== Text segment ==
Prep Time 15 minutes
Cook Time 30 minutes
Total Time 45 minutes
Servings 4 servings
Calories 430 kcal

Ingredients
  

  • 12 oz spaghetti or tagliatelle
  • 2 tbsp olive oil
  • 1 medium onion finely chopped
  • 3 garlic cloves minced
  • 2 medium carrots finely diced
  • 2 celery stalks finely diced
  • 1 cup dry brown or green lentils rinsed
  • 1 can 28 oz crushed tomatoes
  • 2 tbsp tomato paste
  • 3 cups vegetable broth
  • 1 tsp dried oregano
  • 1 tsp dried basil
  • ½ tsp salt adjust to taste
  • ½ tsp black pepper
  • ½ tsp red chili flakes optional
  • 2 tbsp nutritional yeast
  • Fresh parsley chopped (for garnish)

Instructions
 

  • Cook pasta in salted boiling water until al dente, then drain and set aside.
  • Heat olive oil in a skillet, sauté onion, garlic, carrots, and celery until softened.
  • Stir in tomato paste and cook for 2 minutes.
  • Add lentils, crushed tomatoes, broth, oregano, basil, salt, pepper, and chili flakes.
===
— Task objective —
In the recipe passage that opens with the words containing "Instructions" and closes with "celery until softened.", switch "skillet" to "saucepan" and give that passage again. The listing comes from a different source than the recipe.
== Supplied records ==
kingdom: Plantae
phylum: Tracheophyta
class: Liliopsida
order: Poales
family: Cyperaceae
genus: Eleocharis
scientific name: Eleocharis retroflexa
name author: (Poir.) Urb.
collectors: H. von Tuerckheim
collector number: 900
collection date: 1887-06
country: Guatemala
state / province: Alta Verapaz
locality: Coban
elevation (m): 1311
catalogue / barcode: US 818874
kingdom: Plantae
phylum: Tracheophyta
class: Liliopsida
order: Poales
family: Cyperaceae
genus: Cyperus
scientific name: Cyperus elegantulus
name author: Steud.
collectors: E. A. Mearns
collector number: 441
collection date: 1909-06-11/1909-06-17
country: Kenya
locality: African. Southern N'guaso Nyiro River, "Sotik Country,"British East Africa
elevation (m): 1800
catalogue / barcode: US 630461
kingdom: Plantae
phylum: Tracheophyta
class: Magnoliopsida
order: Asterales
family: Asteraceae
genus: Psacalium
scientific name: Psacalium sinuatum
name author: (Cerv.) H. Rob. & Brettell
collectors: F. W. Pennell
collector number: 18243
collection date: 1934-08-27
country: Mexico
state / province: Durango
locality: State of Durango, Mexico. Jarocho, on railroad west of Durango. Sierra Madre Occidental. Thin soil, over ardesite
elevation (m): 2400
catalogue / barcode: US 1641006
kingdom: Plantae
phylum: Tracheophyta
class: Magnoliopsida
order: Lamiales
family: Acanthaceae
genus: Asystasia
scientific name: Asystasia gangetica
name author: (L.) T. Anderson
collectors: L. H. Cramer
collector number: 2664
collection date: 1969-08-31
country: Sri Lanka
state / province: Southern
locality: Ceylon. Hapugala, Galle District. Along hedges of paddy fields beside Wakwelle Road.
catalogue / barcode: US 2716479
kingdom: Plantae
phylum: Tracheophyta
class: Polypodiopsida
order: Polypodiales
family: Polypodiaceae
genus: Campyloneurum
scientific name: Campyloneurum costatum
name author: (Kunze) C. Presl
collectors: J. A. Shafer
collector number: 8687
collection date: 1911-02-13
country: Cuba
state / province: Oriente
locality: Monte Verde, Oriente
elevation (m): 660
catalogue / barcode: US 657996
===
— Response —
Instructions
 

  • Cook pasta in salted boiling water until al dente, then drain and set aside.
  • Heat olive oil in a saucepan, sauté onion, garlic, carrots, and celery until softened.